Source:
====

Use ``nltk.corpora.<corpus name>.readme()`` to display the readme file associated with the corpus, if it exists. 

In [4]:
print(nltk.corpus.names.readme())

Names Corpus, Version 1.3 (1994-03-29)
Copyright (C) 1991 Mark Kantrowitz
Additions by Bill Ross

This corpus contains 5001 female names and 2943 male names, sorted
alphabetically, one per line.

You may use the lists of names for any purpose, so long as credit is
given in any published work. You may also redistribute the list if you
provide the recipients with a copy of this README file. The lists are
not in the public domain (I retain the copyright on the lists) but are
freely redistributable.  If you have any additions to the lists of
names, I would appreciate receiving them.

Mark Kantrowitz <mkant+@cs.cmu.edu>
http://www-2.cs.cmu.edu/afs/cs/project/ai-repository/ai/areas/nlp/corpora/names/


# Getting the texts in the corpus

``nltk.corpus.<corpus name>.fileids()`` returns a list of the files included in the corpus. Usually they correspond to individual texts. Usually the IDs returned can be used as parameters of functions which process texts.

In [5]:
nltk.corpus.names.fileids()

['female.txt', 'male.txt']

In [6]:
print(nltk.corpus.gutenberg.fileids())

====

Collected material:
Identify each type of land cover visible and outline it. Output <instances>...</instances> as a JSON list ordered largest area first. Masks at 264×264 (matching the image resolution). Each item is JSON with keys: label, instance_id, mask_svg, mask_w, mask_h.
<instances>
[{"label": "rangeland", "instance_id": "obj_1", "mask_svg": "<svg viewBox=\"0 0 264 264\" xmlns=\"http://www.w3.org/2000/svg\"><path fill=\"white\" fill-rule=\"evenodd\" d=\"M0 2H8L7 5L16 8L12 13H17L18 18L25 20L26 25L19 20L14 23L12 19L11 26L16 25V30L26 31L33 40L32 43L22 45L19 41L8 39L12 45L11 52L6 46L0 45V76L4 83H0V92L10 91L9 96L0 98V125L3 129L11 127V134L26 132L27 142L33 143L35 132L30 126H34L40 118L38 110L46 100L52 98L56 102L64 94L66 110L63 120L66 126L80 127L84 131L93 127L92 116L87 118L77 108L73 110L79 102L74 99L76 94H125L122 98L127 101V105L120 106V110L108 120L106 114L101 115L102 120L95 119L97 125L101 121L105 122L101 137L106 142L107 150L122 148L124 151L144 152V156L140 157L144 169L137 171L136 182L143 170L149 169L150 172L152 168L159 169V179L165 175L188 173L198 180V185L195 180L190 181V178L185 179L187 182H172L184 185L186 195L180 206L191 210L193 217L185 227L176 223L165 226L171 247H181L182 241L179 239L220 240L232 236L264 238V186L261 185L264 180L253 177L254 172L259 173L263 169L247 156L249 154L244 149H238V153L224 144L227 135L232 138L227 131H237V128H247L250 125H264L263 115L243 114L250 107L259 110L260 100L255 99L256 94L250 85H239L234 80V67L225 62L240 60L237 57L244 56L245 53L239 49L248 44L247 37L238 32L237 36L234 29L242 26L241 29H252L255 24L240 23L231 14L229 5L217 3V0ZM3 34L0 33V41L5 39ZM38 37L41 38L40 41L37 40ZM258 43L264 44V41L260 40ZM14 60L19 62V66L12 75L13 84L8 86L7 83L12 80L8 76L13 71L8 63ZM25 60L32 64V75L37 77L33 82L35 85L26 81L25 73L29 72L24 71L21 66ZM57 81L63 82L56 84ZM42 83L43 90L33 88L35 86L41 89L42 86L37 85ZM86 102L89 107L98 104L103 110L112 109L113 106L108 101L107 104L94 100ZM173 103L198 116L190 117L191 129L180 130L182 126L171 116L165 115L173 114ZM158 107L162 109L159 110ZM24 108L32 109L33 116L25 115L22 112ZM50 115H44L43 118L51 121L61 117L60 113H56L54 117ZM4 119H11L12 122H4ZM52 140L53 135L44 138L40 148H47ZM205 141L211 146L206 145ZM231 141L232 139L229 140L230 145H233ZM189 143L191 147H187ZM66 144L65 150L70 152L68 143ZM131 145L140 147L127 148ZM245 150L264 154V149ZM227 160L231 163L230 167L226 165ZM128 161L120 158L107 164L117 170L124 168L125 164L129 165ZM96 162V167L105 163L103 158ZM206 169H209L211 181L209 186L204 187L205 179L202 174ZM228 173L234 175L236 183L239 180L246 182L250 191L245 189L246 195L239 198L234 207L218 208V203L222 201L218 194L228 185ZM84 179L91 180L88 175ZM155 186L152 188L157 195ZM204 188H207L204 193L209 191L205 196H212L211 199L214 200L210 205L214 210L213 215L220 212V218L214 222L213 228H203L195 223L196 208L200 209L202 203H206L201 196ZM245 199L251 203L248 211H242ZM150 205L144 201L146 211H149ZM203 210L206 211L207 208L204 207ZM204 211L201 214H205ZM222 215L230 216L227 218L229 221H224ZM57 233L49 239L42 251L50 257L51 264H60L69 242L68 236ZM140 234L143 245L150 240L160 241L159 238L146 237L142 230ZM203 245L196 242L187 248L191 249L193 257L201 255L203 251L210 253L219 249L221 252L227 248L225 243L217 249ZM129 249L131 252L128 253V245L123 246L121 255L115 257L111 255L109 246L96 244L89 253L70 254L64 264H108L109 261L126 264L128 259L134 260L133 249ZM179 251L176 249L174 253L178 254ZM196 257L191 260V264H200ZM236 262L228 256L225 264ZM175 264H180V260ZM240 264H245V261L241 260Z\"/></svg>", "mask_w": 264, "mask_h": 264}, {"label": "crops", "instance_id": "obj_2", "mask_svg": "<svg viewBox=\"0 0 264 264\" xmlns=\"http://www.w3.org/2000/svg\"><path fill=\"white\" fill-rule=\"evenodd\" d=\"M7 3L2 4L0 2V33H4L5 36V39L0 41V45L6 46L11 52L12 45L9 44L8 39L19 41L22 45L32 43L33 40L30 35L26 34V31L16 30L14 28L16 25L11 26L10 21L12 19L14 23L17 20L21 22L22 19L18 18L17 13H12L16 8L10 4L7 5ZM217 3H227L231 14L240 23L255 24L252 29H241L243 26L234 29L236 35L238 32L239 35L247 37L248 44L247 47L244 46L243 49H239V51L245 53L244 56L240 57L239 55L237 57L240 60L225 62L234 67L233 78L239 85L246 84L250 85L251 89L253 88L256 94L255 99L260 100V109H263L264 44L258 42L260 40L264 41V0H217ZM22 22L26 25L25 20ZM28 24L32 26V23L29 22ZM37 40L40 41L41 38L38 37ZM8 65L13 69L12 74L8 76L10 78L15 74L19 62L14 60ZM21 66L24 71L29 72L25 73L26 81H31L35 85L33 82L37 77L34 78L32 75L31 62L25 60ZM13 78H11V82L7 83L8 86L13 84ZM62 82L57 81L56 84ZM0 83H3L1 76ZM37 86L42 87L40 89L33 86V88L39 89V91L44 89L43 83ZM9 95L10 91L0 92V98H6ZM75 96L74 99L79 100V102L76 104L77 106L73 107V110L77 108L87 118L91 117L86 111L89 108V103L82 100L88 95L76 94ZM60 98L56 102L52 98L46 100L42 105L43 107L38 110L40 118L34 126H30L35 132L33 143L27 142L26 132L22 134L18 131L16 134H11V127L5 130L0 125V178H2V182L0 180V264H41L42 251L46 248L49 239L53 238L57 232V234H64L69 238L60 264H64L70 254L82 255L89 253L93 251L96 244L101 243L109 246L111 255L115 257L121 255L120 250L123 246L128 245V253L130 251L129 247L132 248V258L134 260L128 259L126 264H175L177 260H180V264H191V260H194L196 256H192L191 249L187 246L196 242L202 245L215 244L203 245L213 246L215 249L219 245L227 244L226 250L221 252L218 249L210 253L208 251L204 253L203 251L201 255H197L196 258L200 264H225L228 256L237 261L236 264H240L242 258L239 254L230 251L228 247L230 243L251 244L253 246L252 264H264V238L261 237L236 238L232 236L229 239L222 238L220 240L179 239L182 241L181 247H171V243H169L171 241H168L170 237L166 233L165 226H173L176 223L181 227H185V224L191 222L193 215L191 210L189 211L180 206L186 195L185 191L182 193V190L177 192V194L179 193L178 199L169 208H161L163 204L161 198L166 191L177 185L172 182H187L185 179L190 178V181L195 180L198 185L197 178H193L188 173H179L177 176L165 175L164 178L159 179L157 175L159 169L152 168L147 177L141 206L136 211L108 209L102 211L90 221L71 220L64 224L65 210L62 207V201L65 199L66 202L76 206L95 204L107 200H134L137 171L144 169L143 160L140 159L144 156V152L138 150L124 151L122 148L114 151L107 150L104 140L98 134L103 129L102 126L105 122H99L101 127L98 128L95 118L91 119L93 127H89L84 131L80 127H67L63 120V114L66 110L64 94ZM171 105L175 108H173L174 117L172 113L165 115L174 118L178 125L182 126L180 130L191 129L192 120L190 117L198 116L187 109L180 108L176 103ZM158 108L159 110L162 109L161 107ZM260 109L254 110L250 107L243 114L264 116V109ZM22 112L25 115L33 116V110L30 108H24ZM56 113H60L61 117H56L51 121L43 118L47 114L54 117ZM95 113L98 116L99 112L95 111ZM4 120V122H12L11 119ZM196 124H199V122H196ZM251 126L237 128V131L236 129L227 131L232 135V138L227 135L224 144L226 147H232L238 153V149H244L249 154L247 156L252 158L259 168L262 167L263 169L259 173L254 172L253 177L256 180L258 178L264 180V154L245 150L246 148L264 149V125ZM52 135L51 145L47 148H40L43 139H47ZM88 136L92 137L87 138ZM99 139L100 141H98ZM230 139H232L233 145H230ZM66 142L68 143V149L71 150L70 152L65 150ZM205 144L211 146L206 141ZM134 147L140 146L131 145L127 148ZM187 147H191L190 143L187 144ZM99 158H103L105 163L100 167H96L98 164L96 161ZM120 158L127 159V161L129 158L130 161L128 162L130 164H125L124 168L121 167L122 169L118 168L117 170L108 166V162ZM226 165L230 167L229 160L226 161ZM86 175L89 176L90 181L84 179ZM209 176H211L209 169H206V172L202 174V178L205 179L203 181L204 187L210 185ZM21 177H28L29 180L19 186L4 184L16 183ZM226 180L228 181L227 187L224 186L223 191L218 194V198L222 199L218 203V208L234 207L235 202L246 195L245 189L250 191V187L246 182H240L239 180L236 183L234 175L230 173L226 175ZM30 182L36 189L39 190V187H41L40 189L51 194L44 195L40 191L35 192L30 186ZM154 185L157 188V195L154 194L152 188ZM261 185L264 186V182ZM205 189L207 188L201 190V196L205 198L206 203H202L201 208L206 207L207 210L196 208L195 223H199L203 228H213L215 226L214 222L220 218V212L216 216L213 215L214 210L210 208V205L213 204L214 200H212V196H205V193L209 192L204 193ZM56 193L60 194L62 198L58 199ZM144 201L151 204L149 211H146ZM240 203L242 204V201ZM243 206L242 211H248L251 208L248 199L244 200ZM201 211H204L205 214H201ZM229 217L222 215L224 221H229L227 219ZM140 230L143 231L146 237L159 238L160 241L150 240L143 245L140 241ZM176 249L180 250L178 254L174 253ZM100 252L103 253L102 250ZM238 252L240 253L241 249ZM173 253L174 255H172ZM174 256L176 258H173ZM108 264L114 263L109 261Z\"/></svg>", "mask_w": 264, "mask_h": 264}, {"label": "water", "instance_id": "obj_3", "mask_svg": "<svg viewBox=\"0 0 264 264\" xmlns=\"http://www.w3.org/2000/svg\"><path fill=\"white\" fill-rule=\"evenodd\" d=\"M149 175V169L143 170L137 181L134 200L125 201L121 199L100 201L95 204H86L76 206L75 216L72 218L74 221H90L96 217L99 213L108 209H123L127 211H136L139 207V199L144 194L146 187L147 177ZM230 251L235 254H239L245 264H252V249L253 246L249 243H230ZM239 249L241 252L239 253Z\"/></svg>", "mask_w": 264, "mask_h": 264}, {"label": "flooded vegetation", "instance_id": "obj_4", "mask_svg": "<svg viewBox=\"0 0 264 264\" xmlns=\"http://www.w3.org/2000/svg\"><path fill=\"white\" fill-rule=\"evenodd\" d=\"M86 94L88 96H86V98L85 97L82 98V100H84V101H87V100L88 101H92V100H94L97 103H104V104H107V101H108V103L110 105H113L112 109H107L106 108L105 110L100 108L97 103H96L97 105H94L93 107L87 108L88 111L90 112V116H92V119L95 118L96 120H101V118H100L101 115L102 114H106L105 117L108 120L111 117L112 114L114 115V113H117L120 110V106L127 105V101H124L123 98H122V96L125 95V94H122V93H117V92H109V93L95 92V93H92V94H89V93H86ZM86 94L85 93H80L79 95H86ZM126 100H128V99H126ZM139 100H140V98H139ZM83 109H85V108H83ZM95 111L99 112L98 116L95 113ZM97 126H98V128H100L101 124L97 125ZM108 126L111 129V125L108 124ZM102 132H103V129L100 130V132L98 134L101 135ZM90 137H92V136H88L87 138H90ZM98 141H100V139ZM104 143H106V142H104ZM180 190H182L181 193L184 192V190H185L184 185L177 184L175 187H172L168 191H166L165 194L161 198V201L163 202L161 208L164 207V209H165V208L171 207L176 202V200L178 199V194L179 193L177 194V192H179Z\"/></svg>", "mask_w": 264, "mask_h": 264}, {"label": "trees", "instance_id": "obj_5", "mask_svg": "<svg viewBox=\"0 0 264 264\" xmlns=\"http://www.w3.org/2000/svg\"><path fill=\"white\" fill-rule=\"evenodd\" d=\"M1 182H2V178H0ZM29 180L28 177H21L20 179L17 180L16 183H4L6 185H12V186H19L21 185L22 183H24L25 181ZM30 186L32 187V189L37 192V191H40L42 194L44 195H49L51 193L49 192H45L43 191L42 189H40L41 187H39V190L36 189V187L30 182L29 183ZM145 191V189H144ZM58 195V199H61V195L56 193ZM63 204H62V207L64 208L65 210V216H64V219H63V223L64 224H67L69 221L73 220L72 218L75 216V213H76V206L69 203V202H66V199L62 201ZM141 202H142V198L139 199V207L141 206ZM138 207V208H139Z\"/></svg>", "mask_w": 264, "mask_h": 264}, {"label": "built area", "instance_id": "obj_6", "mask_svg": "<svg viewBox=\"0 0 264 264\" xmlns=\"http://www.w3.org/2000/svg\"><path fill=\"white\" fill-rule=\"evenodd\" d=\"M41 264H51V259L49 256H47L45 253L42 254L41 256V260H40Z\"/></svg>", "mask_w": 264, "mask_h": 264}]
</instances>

====

Stated task:
Answer these about the NLTK corpus excerpt:
1. How many male names does the Names Corpus contain?
2. What condition does the Names Corpus readme set for redistributing the list?
3. What does the excerpt show as the result of calling fileids() on the names corpus?
The listing plays no part in this work.

Solution below:
1. 2943
2. Recipients must be given a copy of the README file.
3. ['female.txt', 'male.txt']